Without diving into speculation of why, it was apparent the locker room was not united. As the team’s performance on the floor got worse, it became easy to mock and start hating the Pacers for the casual fan. The Pacers were now losing games and weren’t nearly as fun to watch, and then even within the fan base in Indiana, some were turning on Lance Stephenson as he appeared more and more like a heel character himself. He was arguing with teammates, fighting with teammates, and then for his final act, blowing in LeBron’s ear.
The circle was complete: LeBron was now the face to Lance Stephenson’s heel, and their teams went with them.
All the blame shouldn’t go to entirely Lance Stephenson or any one player. But for both NBA and Pacers fans, he was the center of attention and made it hard to cheer for Indiana. Sure winning and losing mattered during all this, but actions and words of all the parties involved played into the perceptions fans had of them.
The circle was complete: LeBron was now the face to Lance Stephenson’s heel, and their teams went with them.
They always do. It is easy to overlook problems when a team is winning, but they’ll eventually come to light.
As Indiana fell apart internally the casual fans found it easy to mock the GQ photo shoot and anything else Indiana did.
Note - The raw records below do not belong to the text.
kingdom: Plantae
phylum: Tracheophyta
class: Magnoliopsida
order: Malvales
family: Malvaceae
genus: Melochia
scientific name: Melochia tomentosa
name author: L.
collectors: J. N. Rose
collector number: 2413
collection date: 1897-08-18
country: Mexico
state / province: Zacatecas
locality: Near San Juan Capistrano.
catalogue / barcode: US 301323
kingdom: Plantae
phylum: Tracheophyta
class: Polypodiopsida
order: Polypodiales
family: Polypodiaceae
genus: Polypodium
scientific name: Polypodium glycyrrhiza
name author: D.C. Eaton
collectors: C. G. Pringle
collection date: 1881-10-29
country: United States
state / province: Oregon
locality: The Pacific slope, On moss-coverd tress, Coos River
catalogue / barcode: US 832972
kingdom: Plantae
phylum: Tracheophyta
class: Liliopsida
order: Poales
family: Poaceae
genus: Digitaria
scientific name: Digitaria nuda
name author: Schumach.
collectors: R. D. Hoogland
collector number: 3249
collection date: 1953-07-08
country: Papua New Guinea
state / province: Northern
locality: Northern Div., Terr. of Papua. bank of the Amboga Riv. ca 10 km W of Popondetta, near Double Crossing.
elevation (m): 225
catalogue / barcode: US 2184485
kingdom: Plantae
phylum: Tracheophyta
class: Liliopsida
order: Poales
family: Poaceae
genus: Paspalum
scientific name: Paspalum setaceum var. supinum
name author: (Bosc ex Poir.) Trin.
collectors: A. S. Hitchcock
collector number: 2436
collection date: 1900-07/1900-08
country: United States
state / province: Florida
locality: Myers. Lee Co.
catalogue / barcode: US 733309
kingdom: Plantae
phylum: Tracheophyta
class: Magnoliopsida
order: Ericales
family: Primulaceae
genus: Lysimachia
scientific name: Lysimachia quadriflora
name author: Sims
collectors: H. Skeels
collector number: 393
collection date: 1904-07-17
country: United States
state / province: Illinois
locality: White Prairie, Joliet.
It wasn’t as if the sentiments weren’t there before, but now fans had little problem letting everyone know.
You know things had really gone to hell when the WWE put Damian Sandow in a Lance Stephenson jersey to troll fans when RAW visited Indianapolis. Seriously, what level of NBA Hell is it when you can draw that sort of cheap heat by putting a wrestler in the jersey of a hometown player? Stephenson hadn’t signed with the Charlotte Hornets yet, but the WWE knew the reaction Sandow would draw in Stephenson’s jersey.
The Pacers-Heat Rivalry is gone, Paul George is hurt, and LeBron is working on completely redeeming himself if he can bring a championship to the Cleveland Cavaliers. Without Paul George any interest in the Pacers nationally has almost completely vanished. It hasn’t helped how much of the season both David West and George Hill missed either. Unlike the Heat were in the 2011 season and into 2012, Indiana hasn’t even been fun for teams to hate.
The Pacers did fall into the Purgatory that Travis spoke of: Irrelevance. You could even say that the Pacers were jobbers at the beginning of this season.
Indiana was humbled last year by the way they finished the season. They got their comeuppance. It is now time for them to redeem themselves.
But the Indiana Pacers are working on making another face turn of their own. George Hill is making the Pacers a winning team again, at least in the month of February. If Paul George can return from injury and get Indiana back into playoff contention this year or most likely next, then the casual fan might be cheering on the underdog heroes once again. Indiana was humbled last year by the way they finished the season. They got their comeuppance. It is now time for them to redeem themselves.
Paul George’s injury and his recovery sets up a story line the average fan can get behind. If Paul George can get the Pacers to the playoffs after going through his horrific leg injury, it would be hard to the average NBA fan not wanting to see them succeed.
Maybe then, the average fan will care about the Indiana Pacers once again.